How to Study Fermi-Walker Transport in Minkowski Spacetime

[PeterDonis]

Greg Bernhardt submitted a new blog post

How to Study Fermi-Walker Transport in Minkowski Spacetime

Continue reading the Original Blog Post.

 

[Orodruin]

of the concept of parallel transport, which only works along geodesics, to transport along worldlines that might not be geodesics, i.e., accelerated worldlines

This seems to imply that you cannot make a parallel transport along a non-geodesic, which is not true. I believe what you mean to say is that the timelike tangent of a worldline is not parallel transported along a non-geodesic world line.

 

[PeterDonis]

This seems to imply that you cannot make a parallel transport along a non-geodesic, which is not true. I believe what you mean to say is that the timelike tangent of a worldline is not parallel transported along a non-geodesic world line.
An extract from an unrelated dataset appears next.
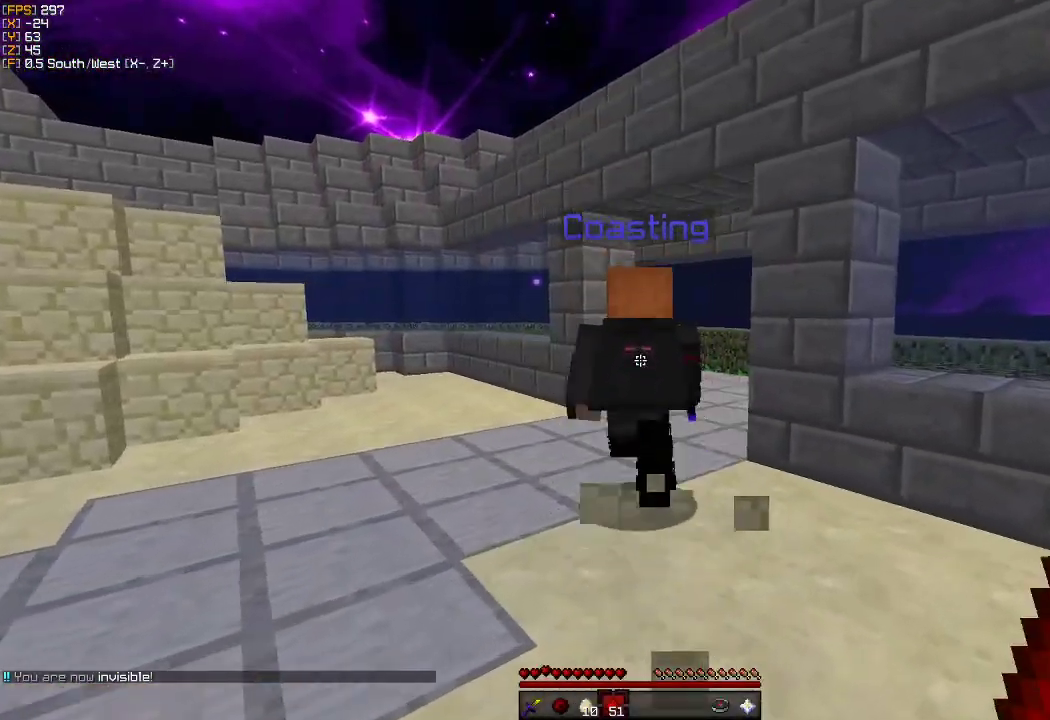
{"keys": ["w"], "mouse": [], "events": [[333, "d", "down"], [483, "d", "up"]]}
Yes, you're right. I have updated that paragraph accordingly.

 

[Orodruin]

I like the Insight in general. It is always interesting to see how others introduce a subject. Personally, I always like to think about and draw parallels (haha ) to the Riemannian (or even Euclidean) analogue to introduce things like these. The problem with Fermi-Walker transport is that it requires at least three dimensions to make it clear about what ”non-rotating” means. I would typically give the example of a circular path in R^3 (which is essentially the Euclidean version of your Rindler frame) and discuss that the tangent change is proportional to acceleration and in order to keep a vector orthogonal to the path orthogonal to the path you would need to change it accordingly proportional to the velocity. Of course, the different metric signature complicates things a little bit but is no stranger than other signs appearing when taking the step to Lorentzian from Riemannian.

 

[PeterDonis]

The problem with Fermi-Walker transport is that it requires at least three dimensions to make it clear about what ”non-rotating” means.

Not necessarily; the Rindler case in Minkowski spacetime can be reduced to two dimensions and will still show how the spacelike vector has to rotate to stay orthogonal to the timelike vector.

I would typically give the example of a circular path in R^3 (which is essentially the Euclidean version of your Rindler frame) and discuss that the tangent change is proportional to acceleration and in order to keep a vector orthogonal to the path orthogonal to the path you would need to change it accordingly proportional to the velocity.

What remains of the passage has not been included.